The deeper damage is not the refund. It is what the episode communicated to the world about American economic leadership. The free trading system the United States spent sixty years building — through the GATT, the WTO, and dozens of bilateral agreements — rested on the assumption that America would be a predictable, rules-based actor. Trump’s tariff regime demonstrated, at enormous cost, that American economic commitments are as contingent as its military ones. Countries that spent decades building supply chains around access to the American market are now hedging. That reorientation, once begun, does not reverse quickly or cheaply.

What We Are Losing

American diplomacy at its best has never been about making the United States liked. It has been about building a system of relationships and institutions that serves American interests while also serving global stability — and that functions even when the personalities involved do not get along. The Nixon-era relationship with China was not warm. Reagan and Thatcher had real disagreements. The diplomacy held because both sides understood that the relationship was about more than the individuals involved, and that it would outlast any single administration.

Trump does not operate in that framework. For him, relationships are personal and therefore transactional. This is why he called Xi “a great leader, straight out of central casting” and then expressed surprise when Xi declined to help reopen the Strait of Hormuz. Personal warmth is not a substitute for structural alignment of interests. Xi’s interests and America’s interests in Iran are not aligned, regardless of how Trump feels about Xi personally. That is a basic diplomatic reality that a well-staffed State Department would have surfaced before Air Force One landed in Beijing.

The State Department that Trump has systematically hollowed out — through firings, budget cuts, and the exclusion of career professionals from policy processes — exists precisely to navigate the gap between personal relationships and structural interests. It knows things no president can learn from briefings alone: the domestic pressures shaping foreign leaders’ decisions, the historical grievances that create immovable red lines, the off-ramps that are available if you know where to look. When you bypass that expertise, you do not get more efficient diplomacy. You get a summit full of compliments and empty of results.

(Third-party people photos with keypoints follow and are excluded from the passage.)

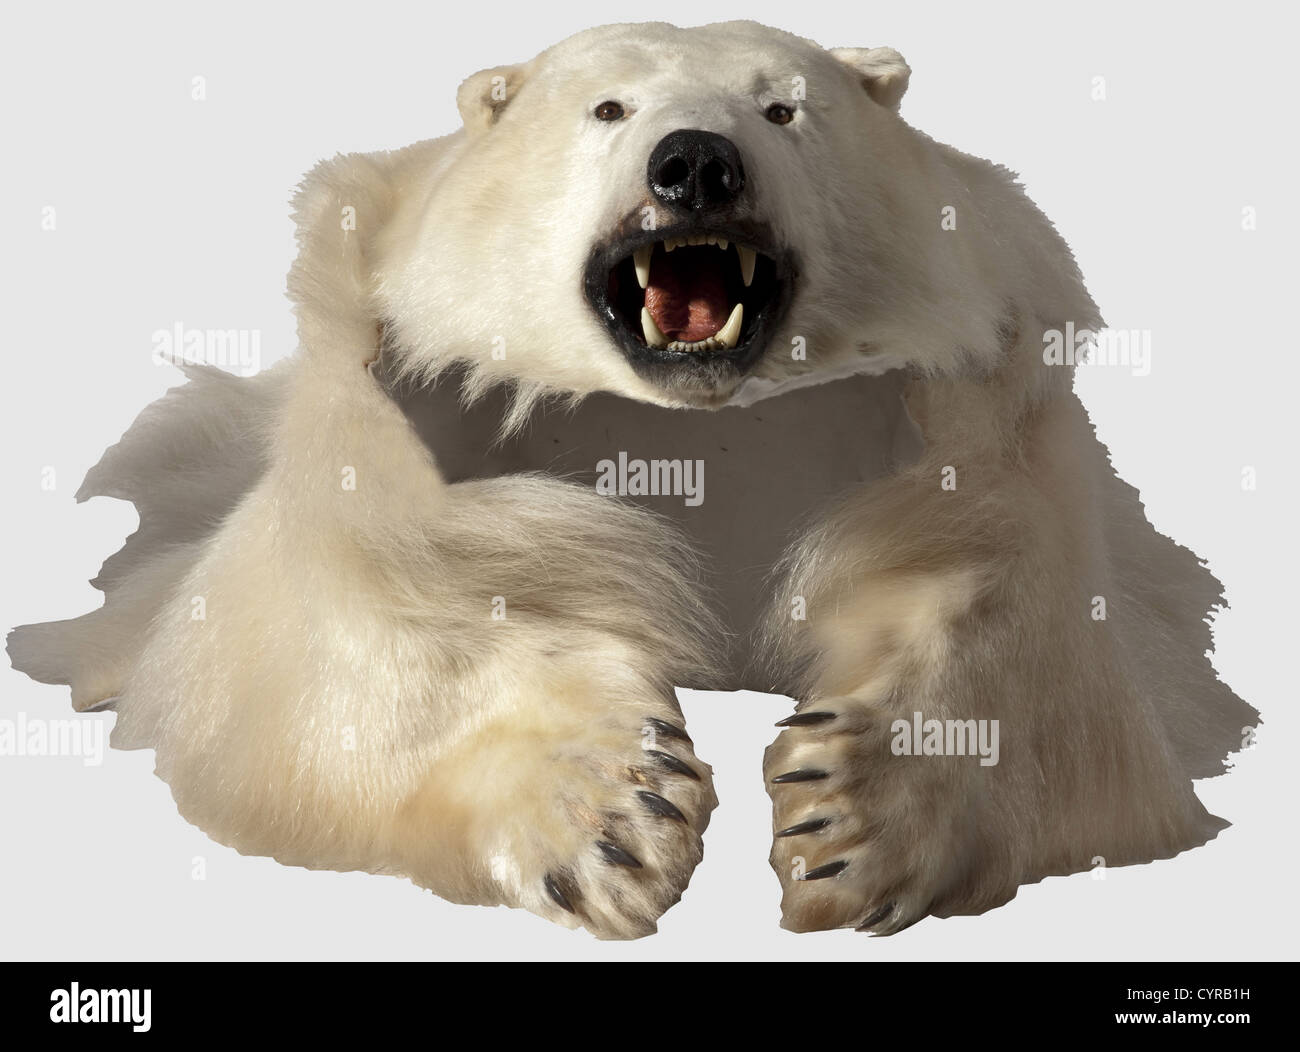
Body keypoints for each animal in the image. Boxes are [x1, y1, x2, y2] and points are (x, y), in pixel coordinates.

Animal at [8, 20, 1257, 939]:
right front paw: (611, 815)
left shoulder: (1007, 437)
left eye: (783, 107)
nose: (695, 162)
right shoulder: (360, 438)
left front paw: (846, 815)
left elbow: (1023, 636)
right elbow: (360, 643)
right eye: (605, 109)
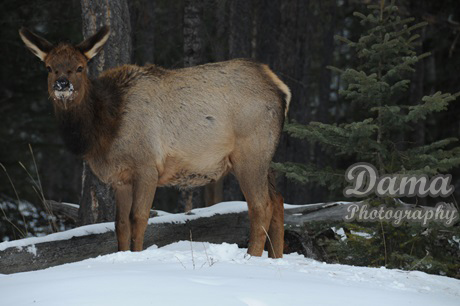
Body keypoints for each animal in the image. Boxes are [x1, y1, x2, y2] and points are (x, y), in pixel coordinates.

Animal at [19, 25, 292, 258]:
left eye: (80, 67)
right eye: (49, 67)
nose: (62, 84)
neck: (103, 132)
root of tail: (280, 88)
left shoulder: (147, 167)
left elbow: (138, 218)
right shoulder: (120, 179)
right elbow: (120, 224)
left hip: (250, 153)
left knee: (261, 205)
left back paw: (252, 256)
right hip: (267, 156)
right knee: (278, 200)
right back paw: (276, 257)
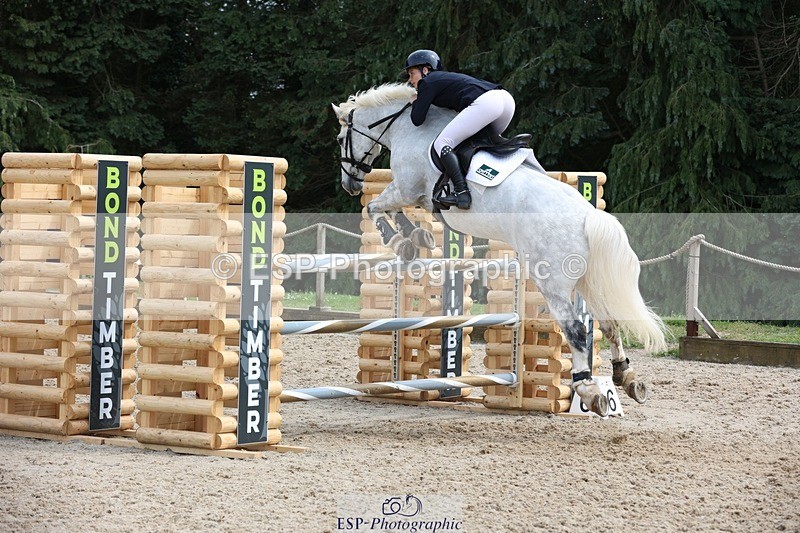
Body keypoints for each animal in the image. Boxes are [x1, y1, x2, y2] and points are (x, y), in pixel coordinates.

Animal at [331, 83, 666, 416]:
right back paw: (626, 377)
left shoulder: (406, 188)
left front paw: (401, 240)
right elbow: (393, 211)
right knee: (609, 323)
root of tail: (588, 216)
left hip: (553, 284)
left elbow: (376, 207)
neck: (405, 123)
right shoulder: (416, 196)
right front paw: (414, 237)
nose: (350, 184)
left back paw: (588, 390)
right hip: (587, 281)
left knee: (576, 330)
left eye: (339, 139)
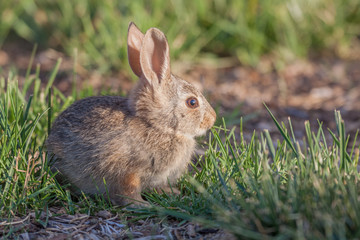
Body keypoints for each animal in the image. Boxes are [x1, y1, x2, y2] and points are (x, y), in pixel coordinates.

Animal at [47, 22, 217, 205]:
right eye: (192, 102)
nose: (213, 118)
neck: (156, 125)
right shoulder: (127, 172)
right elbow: (129, 190)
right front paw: (143, 205)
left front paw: (174, 194)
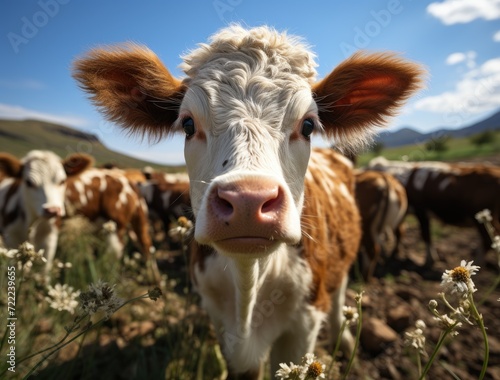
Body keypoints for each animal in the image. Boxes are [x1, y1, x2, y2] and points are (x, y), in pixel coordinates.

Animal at [72, 25, 424, 378]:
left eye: (308, 125)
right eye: (188, 124)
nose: (247, 200)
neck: (247, 286)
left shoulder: (303, 328)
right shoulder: (219, 321)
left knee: (339, 303)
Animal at [368, 156, 500, 266]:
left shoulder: (421, 211)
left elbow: (424, 235)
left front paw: (429, 259)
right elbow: (401, 232)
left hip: (482, 219)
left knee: (488, 241)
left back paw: (477, 263)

I want to be clear about what I am arguing and what I am not. I am not arguing that American foreign policy was perfect before Trump or that every diplomatic norm deserves preservation. But there is a difference between challenging norms from a position of strategic clarity — knowing what you are trying to achieve and what you are willing to give up to get there — and abandoning them impulsively, transactionally, and without apparent awareness of what the abandonment signals to the countries watching.

The world that American diplomacy built over eighty years is not going to disappear overnight. The institutions are still there, damaged but standing. The relationships are still recoverable, if someone is willing to do the work. The expertise is still there, waiting to be used. But every year that the United States spends signaling that its commitments have expiration dates and its alliances are transactions, the harder that recovery becomes.

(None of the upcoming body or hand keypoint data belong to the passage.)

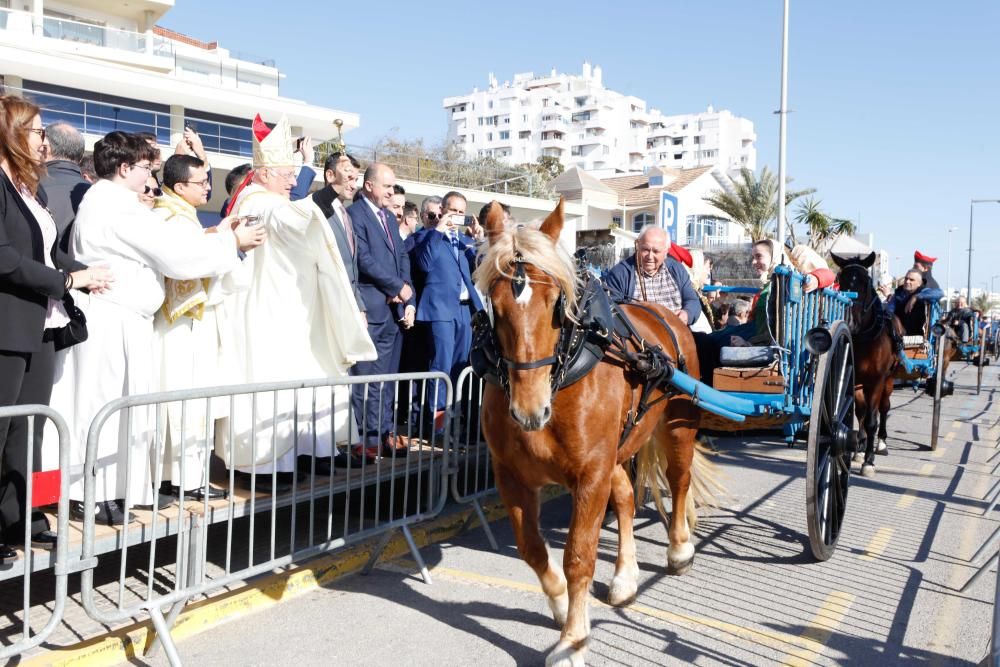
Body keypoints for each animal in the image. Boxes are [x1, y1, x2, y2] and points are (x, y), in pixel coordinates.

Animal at [474, 200, 716, 667]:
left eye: (556, 302)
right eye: (493, 303)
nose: (529, 410)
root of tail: (666, 316)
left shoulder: (589, 475)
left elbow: (578, 557)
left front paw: (572, 640)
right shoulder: (510, 475)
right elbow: (532, 549)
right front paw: (562, 605)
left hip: (678, 425)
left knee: (678, 481)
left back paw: (679, 549)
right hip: (618, 449)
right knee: (625, 496)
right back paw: (625, 576)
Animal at [828, 253, 900, 478]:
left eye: (866, 282)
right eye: (839, 279)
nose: (850, 322)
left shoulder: (876, 381)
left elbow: (871, 420)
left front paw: (869, 460)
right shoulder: (852, 378)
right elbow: (857, 413)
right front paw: (858, 449)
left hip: (889, 380)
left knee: (883, 408)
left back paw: (881, 442)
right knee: (863, 411)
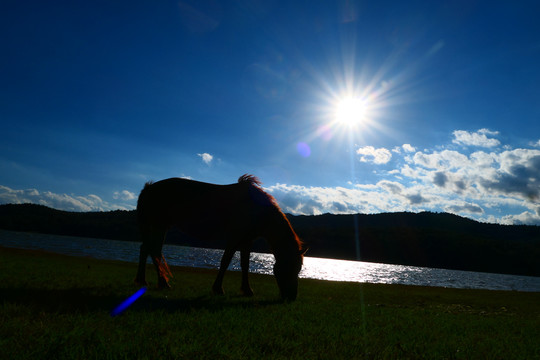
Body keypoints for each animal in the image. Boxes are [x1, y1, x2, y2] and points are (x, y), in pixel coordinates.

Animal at [133, 174, 306, 300]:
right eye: (290, 267)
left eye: (298, 269)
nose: (292, 297)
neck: (257, 209)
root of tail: (148, 188)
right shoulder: (234, 237)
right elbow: (225, 261)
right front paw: (218, 289)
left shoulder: (246, 241)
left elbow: (245, 265)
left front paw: (247, 290)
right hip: (158, 225)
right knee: (152, 250)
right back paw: (161, 283)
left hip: (161, 227)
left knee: (148, 249)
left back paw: (147, 281)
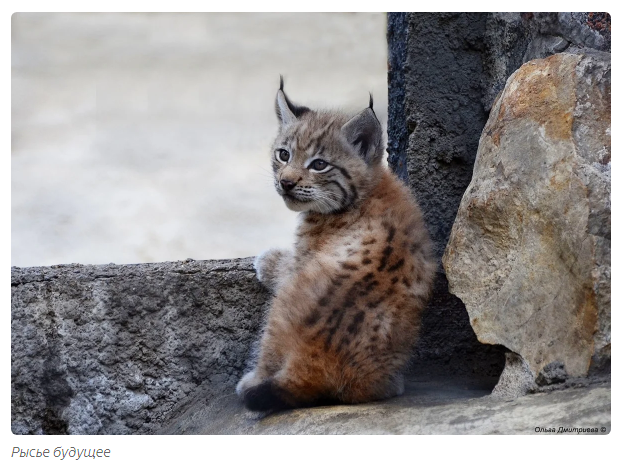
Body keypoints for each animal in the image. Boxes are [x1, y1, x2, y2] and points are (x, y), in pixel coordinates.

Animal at [236, 79, 434, 412]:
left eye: (319, 165)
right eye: (283, 155)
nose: (286, 182)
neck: (371, 186)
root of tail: (314, 358)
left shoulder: (303, 256)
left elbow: (286, 264)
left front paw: (268, 260)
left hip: (278, 312)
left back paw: (249, 381)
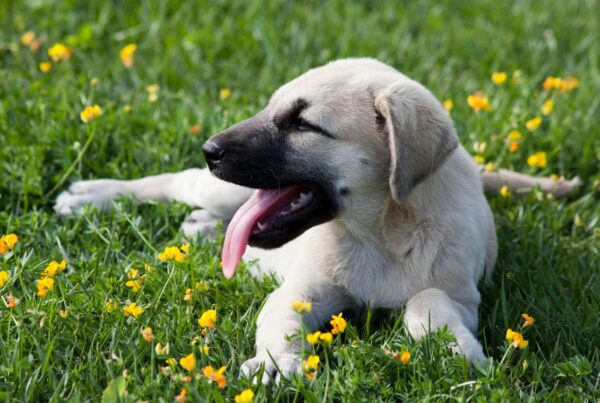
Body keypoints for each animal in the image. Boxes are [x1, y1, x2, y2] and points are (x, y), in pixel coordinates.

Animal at [54, 58, 580, 384]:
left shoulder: (462, 296)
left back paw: (201, 227)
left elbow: (425, 299)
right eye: (270, 108)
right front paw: (275, 362)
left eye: (303, 124)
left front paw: (458, 352)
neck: (378, 235)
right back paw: (91, 195)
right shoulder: (301, 291)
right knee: (179, 182)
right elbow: (280, 318)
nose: (210, 149)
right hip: (222, 187)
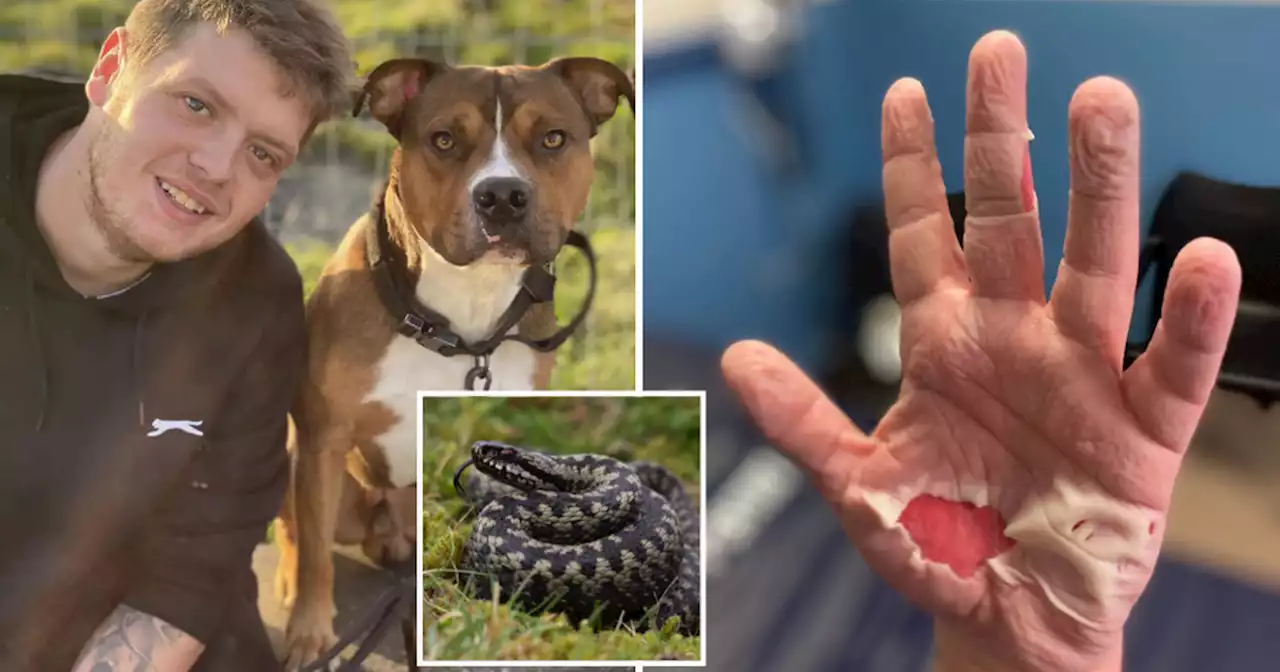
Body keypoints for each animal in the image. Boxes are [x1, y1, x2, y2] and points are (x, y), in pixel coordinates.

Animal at [272, 55, 632, 665]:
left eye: (553, 138)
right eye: (444, 139)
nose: (503, 195)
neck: (462, 313)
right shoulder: (323, 439)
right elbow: (316, 553)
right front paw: (309, 635)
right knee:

The question I keep coming back to is not whether Trump’s approach is working — it clearly is not. It is whether the Republican Party that shaped my understanding of American leadership in the world is willing to say so. The party of Reagan believed that American engagement was not charity or naivety — it was the most effective strategy ever devised for protecting American interests and American security. That belief built the world we inherited. Abandoning it is not strength. It is a bet that the next generation will not need what we are spending down.

America can be better than this. We have been better than this, within living memory, under presidents of both parties. The question is whether enough people who know that are willing to say so loudly enough and consistently enough to matter.